* WHAT TO WORK ON
Across the listing below, count the lines with "Chapuys" in them. Write nothing but the number.
##### GIVEN RECORDS #####
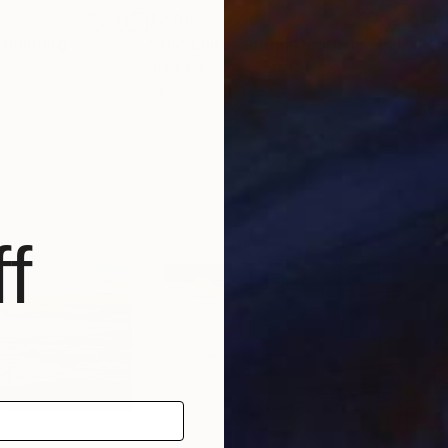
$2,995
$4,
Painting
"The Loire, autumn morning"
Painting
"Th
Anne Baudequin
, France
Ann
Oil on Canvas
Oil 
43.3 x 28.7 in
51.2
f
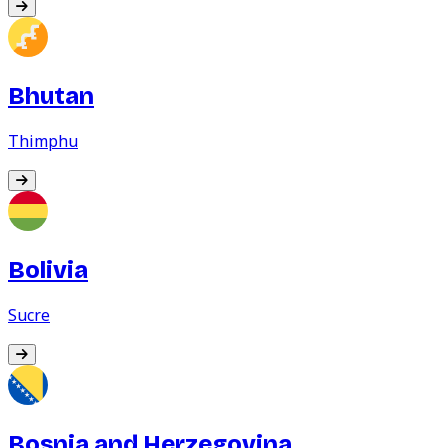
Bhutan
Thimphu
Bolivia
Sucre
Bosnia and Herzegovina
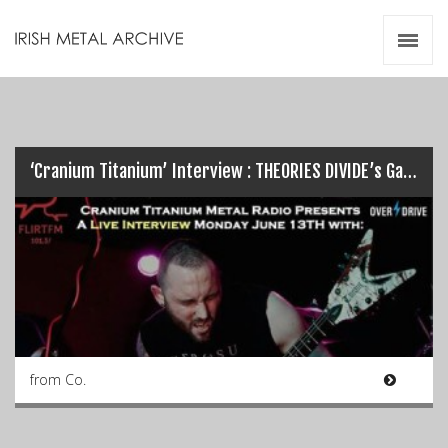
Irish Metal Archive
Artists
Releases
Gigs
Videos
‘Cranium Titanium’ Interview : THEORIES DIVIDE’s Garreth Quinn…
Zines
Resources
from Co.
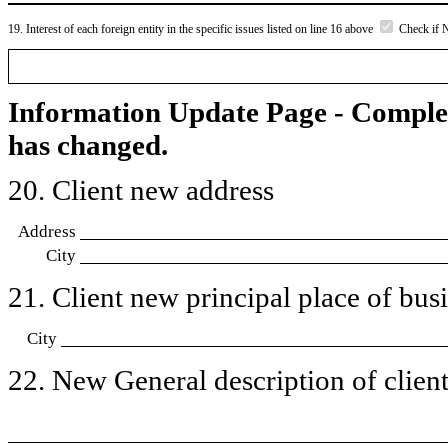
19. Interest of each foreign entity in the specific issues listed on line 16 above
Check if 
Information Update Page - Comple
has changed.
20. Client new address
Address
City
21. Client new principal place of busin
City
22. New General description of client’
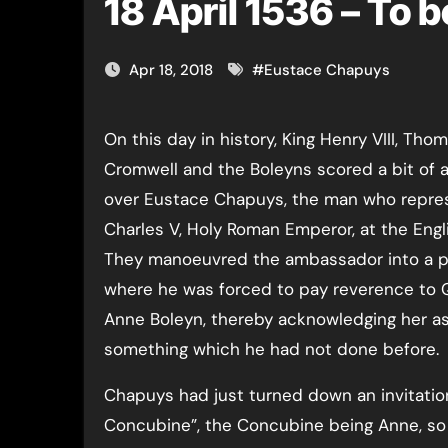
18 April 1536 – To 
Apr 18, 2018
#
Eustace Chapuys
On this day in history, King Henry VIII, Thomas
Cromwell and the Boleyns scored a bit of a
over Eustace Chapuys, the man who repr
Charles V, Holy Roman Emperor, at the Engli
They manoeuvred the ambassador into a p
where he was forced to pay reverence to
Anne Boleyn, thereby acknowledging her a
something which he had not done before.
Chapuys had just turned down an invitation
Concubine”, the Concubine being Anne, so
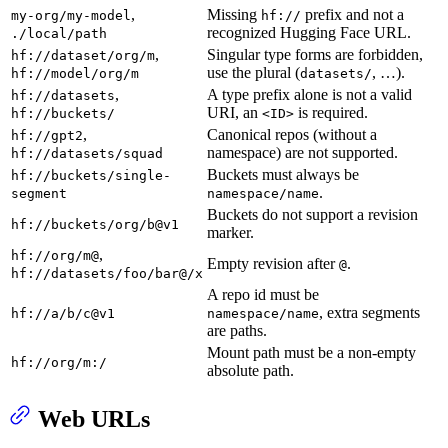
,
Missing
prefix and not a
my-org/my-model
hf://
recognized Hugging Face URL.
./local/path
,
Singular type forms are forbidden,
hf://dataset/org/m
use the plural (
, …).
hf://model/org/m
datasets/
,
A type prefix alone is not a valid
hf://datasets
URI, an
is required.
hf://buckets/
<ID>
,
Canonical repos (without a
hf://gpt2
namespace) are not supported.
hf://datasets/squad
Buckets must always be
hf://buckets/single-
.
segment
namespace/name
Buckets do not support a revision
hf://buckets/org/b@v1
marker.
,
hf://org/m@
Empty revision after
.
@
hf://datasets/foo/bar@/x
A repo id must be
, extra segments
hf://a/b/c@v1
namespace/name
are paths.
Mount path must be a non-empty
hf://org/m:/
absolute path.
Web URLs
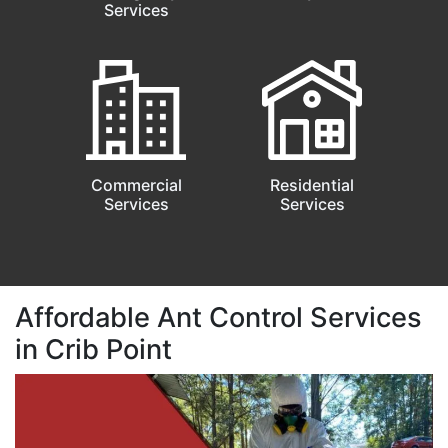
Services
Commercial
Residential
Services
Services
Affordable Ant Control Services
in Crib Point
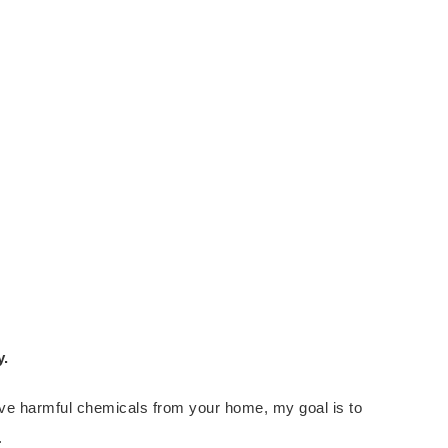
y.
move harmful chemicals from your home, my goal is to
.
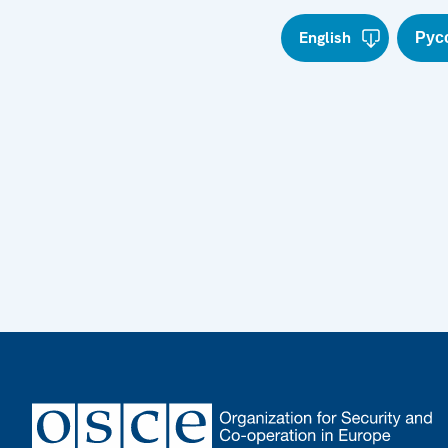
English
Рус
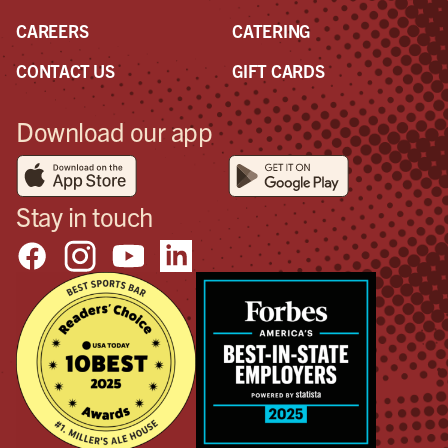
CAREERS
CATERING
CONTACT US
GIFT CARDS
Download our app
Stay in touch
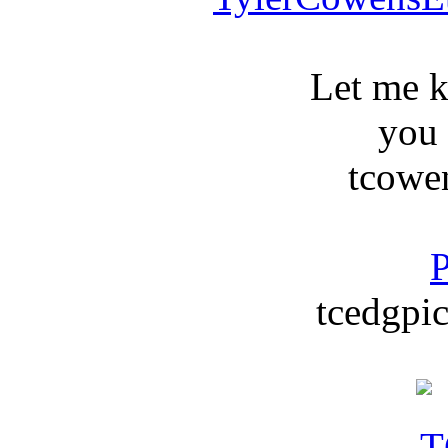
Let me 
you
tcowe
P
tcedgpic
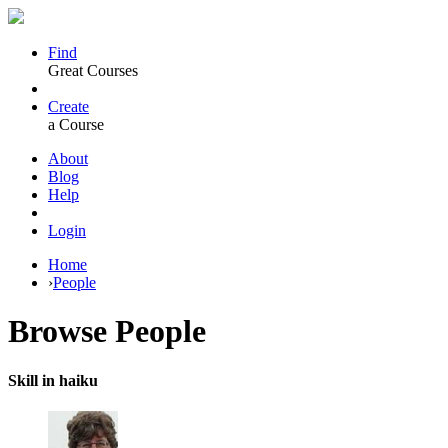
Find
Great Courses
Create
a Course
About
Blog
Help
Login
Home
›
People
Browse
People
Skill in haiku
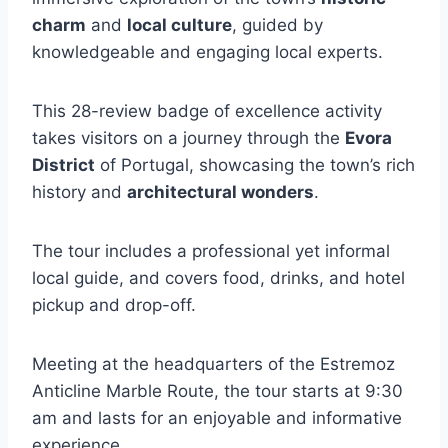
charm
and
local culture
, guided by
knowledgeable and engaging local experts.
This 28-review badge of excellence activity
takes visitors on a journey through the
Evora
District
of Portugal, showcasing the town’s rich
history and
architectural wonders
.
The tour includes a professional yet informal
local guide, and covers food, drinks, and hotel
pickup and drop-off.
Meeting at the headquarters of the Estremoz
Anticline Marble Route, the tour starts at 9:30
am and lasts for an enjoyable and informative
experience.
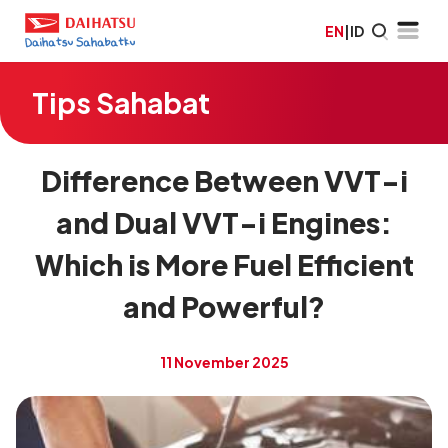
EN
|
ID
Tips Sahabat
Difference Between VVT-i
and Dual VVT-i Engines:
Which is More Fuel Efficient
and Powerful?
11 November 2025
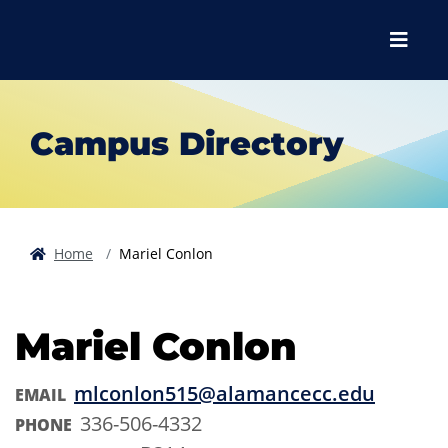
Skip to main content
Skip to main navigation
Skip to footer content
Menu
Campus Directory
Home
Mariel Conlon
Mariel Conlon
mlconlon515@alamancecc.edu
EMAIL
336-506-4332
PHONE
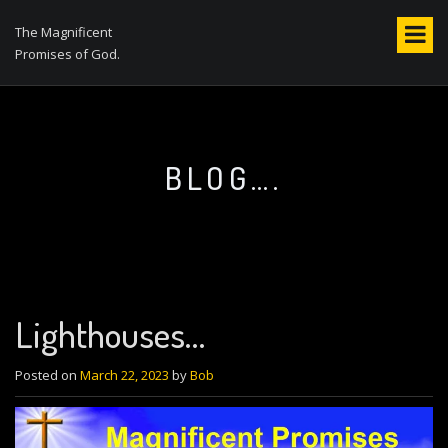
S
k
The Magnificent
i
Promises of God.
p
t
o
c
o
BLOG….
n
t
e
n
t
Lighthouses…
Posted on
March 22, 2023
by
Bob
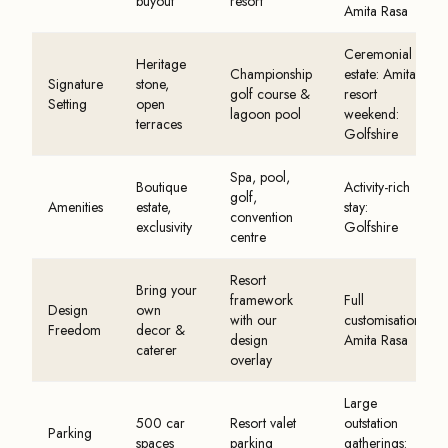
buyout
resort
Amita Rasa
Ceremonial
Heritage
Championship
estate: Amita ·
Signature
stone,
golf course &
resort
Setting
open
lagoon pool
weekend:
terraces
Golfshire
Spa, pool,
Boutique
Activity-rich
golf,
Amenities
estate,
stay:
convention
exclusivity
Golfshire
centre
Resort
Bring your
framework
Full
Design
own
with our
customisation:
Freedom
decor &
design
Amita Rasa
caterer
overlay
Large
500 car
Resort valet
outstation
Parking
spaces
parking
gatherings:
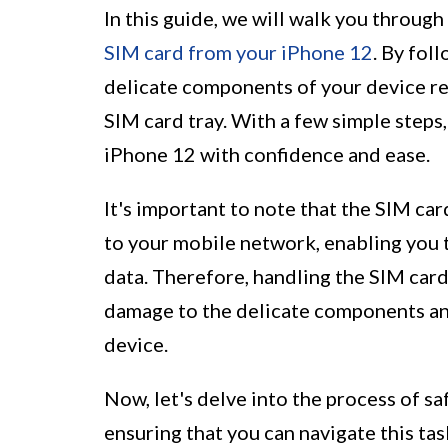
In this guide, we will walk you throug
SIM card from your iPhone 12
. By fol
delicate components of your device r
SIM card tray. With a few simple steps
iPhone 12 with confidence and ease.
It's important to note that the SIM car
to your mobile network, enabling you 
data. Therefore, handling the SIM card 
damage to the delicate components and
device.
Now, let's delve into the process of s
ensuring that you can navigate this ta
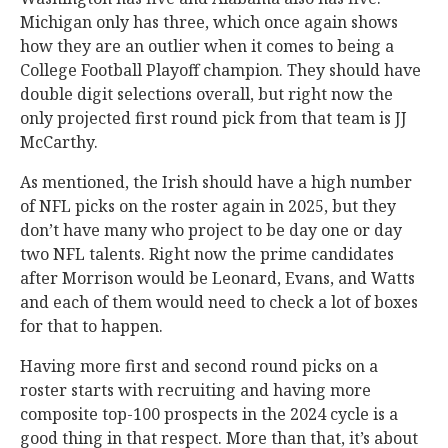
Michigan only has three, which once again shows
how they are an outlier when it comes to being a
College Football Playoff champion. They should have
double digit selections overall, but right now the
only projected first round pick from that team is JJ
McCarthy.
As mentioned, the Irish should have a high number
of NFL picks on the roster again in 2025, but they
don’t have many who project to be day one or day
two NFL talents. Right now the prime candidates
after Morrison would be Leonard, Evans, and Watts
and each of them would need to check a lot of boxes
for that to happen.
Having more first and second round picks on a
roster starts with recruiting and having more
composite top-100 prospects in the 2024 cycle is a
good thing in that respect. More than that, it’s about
#####
* ANSWER TO THIS PROBLEM
3